There is a solution (BSPD) which is understood in theory and being tooled out as we speak. It's schedule to be implemented as a second phase to N2, but I expect TSMC will bring it forward as part of the standard N2 if they can get it ready in time.

Intel will run into exactly the same issue except that their densities are so pathetically behind TSMC that they haven't hit this particular issue *yet*. But they are also working on the solution, Intel trademark PowerVia.
 
My wife and I each acquired the fully speced 2019 16" MacBook Pro at the end of December 2019. She has the 4TB SSD and I have the 8TB SSD.

Apple Care + for 3 years was set to expire at the end of 2022, but we can and will buy the annual extensions. She does not chase the upgrade monkey as she still uses her 17" MacBook Pro. We need to keep these Intel models to run vintage software and devices.

To see for myself the merits of the M1 chip, I bought the 2020 M1 MacBook Air 16GB/1TB SSD. I was impressed with the improved performance.

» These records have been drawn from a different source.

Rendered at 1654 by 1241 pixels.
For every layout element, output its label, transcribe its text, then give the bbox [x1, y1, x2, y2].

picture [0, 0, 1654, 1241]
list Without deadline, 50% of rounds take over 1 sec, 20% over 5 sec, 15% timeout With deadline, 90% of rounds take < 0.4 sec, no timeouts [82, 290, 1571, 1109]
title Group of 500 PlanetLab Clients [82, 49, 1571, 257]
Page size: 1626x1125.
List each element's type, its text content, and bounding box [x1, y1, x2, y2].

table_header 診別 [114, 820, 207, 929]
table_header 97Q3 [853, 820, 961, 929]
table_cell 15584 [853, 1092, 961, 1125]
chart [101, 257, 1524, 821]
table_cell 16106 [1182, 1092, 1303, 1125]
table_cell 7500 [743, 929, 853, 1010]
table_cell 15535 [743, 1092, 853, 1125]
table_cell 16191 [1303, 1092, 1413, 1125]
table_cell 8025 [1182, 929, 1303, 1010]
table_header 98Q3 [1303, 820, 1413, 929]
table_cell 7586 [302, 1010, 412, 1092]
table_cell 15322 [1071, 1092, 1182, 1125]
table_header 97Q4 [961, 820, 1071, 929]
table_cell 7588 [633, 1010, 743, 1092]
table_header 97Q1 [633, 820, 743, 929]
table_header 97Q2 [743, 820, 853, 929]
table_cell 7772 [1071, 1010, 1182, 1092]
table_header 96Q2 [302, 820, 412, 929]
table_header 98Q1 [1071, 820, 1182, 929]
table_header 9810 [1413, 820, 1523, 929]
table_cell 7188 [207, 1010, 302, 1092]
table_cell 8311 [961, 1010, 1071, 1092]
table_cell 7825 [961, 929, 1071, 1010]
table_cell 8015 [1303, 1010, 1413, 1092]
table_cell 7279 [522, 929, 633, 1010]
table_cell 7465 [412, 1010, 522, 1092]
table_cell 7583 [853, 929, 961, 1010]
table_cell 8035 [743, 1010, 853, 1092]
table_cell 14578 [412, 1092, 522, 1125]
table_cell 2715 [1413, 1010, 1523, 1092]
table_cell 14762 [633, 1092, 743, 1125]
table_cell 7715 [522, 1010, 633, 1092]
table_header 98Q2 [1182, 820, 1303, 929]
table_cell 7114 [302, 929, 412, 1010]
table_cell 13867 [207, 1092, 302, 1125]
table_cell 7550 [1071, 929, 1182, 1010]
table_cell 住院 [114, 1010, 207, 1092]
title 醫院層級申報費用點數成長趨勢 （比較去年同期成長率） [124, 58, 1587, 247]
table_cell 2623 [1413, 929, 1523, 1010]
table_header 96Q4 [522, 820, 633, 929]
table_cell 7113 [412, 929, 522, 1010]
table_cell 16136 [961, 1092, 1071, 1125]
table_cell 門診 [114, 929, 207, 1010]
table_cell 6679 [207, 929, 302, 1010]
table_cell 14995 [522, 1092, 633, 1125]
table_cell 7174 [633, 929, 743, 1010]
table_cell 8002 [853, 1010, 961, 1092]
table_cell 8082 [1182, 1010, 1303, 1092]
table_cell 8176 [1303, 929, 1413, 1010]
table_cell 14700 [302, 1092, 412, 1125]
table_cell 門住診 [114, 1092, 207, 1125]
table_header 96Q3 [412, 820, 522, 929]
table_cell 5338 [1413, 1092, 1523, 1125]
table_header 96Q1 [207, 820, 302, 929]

I then added a 14" M1 Max with 32 Core GPU, 64GB of memory and a 4TB SDSD.

My 2013 Mac Pro with two 27" Tunderbolt VESA mount monitors was replaced this year with a Mac Studio M1 Ultra with 64 core GPU, 120GB of memory and 8TB SSD with two new VESA mount Studio Displays.

All three M1 chips have the same single core speed so boot times are nearly identical. There is a world of difference working on photos as the processors improved by adding more cores.

The M1 MBAir will fall to the wayside to a family member and not be replaced. The 14" MBPro will continue as is until at least a third generation. The Mac Studio will probably be my last major device at my age of 77.

We have for the last five years or so done the trickle down policy with iPhones. I get the new one, my wife gets the one just replaced and her unit goes to a family member.

One needs to contemplate the ever decreasing purchase power of the dollar and the effects of inflation. Then a $200 price increase makes sense for the top iPhone with the latest whiz bang features.

Now imagine an iPhone 14 Pro Max is the 3 month salary of a Foxconn worker and how fortunate you already are.